The chart above reveals the ACA premium tax credit score at totally different earnings ranges for a family of two folks within the decrease 48 states with the U.S. common medical health insurance prices. The blue line is for 2025 with the slope. The purple line is for 2026 with the cliff, assuming that medical health insurance prices will keep the identical. The hole between the 2 traces represents the change from a slope to a cliff.
The premium tax credit score will drop barely earlier than the 400% FPL cliff. It goes down by about $1,100 at a $70k earnings, however the drop is precipitous on the cliff. We’re speaking about receiving over $13,000 in 2025 versus $0 in 2026 for a two-person family with an earnings of $85k.
Know Your Cliff
How do you provide you with $13,000 further for medical health insurance with an earnings of $85,000?
You will need to handle your earnings to maintain it beneath the cliff. The very first thing to know is the place precisely the cliff is.
For a family of a single individual within the decrease 48 states, the 400% FPL cutoff is $62,600 in 2026. For a family of two folks within the decrease 48 states, the cutoff is $84,600 in 2026. See Federal Poverty Ranges (FPL) For Reasonably priced Care Act for the place the FPL is in your family measurement. Multiply it by 4 to get your cliff.
Handle Your Earnings
The subsequent most important half is to challenge your earnings all year long and never notice earnings willy-nilly earlier than you do the projection. If you end up near the cliff earlier than you notice earnings, you possibly can nonetheless modify. Many individuals are caught unexpectedly solely once they do their taxes the next 12 months. Your choices are far more restricted after the 12 months is over.
You could have some management over staying beneath the cliff while you depend on an funding portfolio for earnings. If you find yourself beneath 59-1/2, you’re primarily spending cash out of your taxable accounts. A big a part of the cash withdrawn is your individual financial savings; the remaining is curiosity, dividends, and capital positive aspects. Spending your individual financial savings isn’t earnings. In case you withdraw $60k from a taxable account to dwell on, your MAGI isn’t $60k. It’s in all probability lower than $30k.
Check out the MAGI definition. Reduce something that raises your MAGI and maximize the whole lot that lowers your MAGI.
Whenever you complement your earnings with part-time self-employment, you continue to have the choice to contribute to pre-tax conventional 401k, IRA, and HSA. These pre-tax contributions decrease your MAGI, which helps you keep beneath the 400% FPL cliff.
However, Roth conversions and withdrawals from pre-tax accounts improve your MAGI. You have to be cautious with doing these while you’re making an attempt to remain beneath the 400% FPL cliff.
100% and 138% FPL Cliff
There may be one other cliff on the low aspect, though that one is definitely overcome you probably have retirement accounts.

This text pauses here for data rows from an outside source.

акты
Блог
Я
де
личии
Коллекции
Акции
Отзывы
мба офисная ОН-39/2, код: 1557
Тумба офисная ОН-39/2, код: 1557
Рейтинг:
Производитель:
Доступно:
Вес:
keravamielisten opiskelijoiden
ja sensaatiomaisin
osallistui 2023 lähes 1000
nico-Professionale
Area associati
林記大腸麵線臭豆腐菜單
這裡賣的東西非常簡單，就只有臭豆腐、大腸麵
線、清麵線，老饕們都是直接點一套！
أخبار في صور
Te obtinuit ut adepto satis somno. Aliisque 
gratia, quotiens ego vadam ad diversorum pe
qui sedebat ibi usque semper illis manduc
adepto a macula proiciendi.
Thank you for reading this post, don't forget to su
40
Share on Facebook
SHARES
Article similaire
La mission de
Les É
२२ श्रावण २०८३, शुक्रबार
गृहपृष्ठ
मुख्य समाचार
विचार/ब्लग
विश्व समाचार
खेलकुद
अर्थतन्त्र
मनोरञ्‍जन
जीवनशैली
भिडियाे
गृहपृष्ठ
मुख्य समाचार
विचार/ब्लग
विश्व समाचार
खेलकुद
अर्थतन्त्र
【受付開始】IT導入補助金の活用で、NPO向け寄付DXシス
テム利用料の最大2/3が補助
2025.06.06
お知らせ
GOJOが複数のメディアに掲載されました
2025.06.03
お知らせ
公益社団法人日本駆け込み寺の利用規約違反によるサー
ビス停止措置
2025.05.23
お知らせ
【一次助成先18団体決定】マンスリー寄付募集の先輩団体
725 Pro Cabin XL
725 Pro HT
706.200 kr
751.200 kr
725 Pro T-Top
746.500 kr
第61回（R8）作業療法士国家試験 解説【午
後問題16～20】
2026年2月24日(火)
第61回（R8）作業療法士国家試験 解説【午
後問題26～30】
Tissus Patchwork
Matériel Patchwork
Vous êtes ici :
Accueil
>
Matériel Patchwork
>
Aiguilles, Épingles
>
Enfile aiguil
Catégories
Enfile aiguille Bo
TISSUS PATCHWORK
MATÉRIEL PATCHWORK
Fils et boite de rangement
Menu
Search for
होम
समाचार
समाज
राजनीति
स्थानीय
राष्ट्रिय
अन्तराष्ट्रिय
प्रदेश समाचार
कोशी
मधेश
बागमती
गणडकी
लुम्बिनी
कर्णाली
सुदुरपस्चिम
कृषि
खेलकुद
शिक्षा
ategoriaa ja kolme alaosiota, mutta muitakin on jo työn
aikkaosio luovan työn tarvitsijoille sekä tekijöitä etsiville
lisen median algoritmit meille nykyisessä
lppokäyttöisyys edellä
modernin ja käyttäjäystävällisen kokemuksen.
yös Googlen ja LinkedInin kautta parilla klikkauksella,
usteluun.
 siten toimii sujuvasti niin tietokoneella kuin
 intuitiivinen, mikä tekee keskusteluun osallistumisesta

To be able to qualify for a premium subsidy for purchasing medical health insurance from the ACA alternate, it’s essential to have earnings above 100% of FPL. In states that expanded Medicaid to 138% of FPL, it’s essential to additionally not qualify for Medicaid, which implies it’s essential to have MAGI above 138% of FPL.
These are checked solely on the time of enrollment. When you get in, you’re not punished in case your earnings unexpectedly finally ends up under 100% or 138% of FPL. In case you see your earnings is liable to falling under 100% or 138% FPL, convert some cash out of your Conventional 401k or Conventional IRA to Roth. That’ll increase your earnings above 100% or 138% of FPL.